# ACTIVITY:
Write the entries out again exactly as they stand, but without the pictures.

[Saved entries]
#####
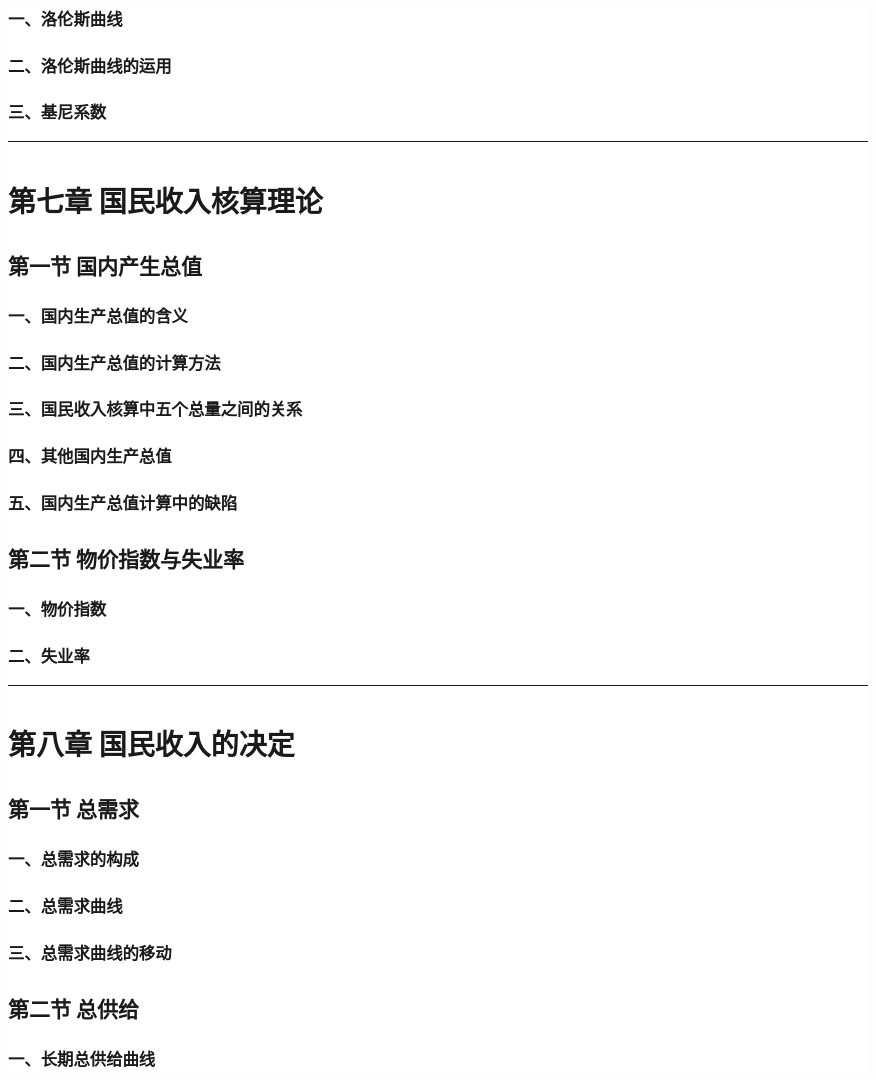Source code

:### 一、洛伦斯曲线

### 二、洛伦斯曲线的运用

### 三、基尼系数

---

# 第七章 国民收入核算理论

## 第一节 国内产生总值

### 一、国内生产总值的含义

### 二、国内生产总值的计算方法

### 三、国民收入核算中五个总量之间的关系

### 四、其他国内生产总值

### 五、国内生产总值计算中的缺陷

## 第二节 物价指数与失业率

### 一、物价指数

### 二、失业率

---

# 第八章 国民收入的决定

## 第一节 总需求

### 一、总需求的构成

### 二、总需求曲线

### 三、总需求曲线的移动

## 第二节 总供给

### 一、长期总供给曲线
#####
# ANSWER BOX:
Source code

:### 一、洛伦斯曲线

### 二、洛伦斯曲线的运用

### 三、基尼系数

---

# 第七章 国民收入核算理论

## 第一节 国内产生总值

### 一、国内生产总值的含义

### 二、国内生产总值的计算方法

### 三、国民收入核算中五个总量之间的关系

### 四、其他国内生产总值

### 五、国内生产总值计算中的缺陷

## 第二节 物价指数与失业率

### 一、物价指数

### 二、失业率

---

# 第八章 国民收入的决定

## 第一节 总需求

### 一、总需求的构成

### 二、总需求曲线

### 三、总需求曲线的移动

## 第二节 总供给

### 一、长期总供给曲线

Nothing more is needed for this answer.